+++ PROVIDED DATA

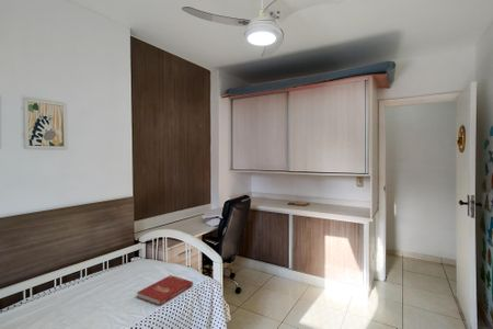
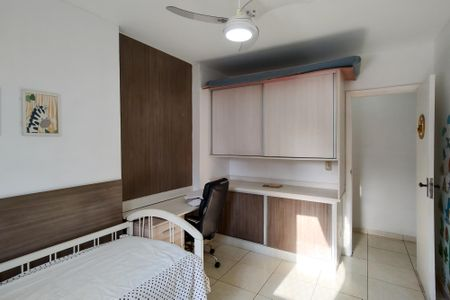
- book [136,274,194,307]
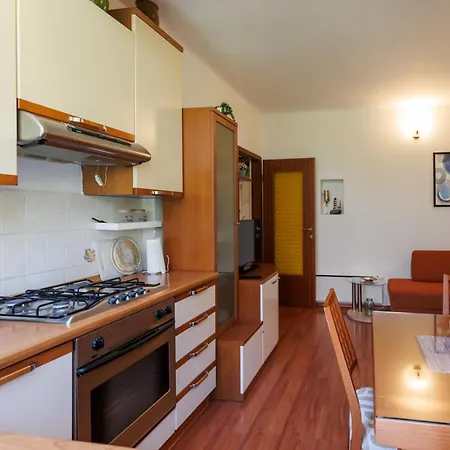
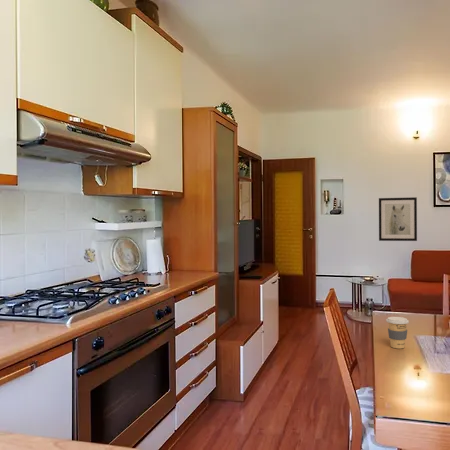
+ coffee cup [385,316,410,350]
+ wall art [378,196,418,242]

++++++

> **AIM OF THE EXERCISE**
Everything but the pictures is needed: copy the data above exactly.

> **ANSWER SECTION**
- book [136,274,194,307]
+ coffee cup [385,316,410,350]
+ wall art [378,196,418,242]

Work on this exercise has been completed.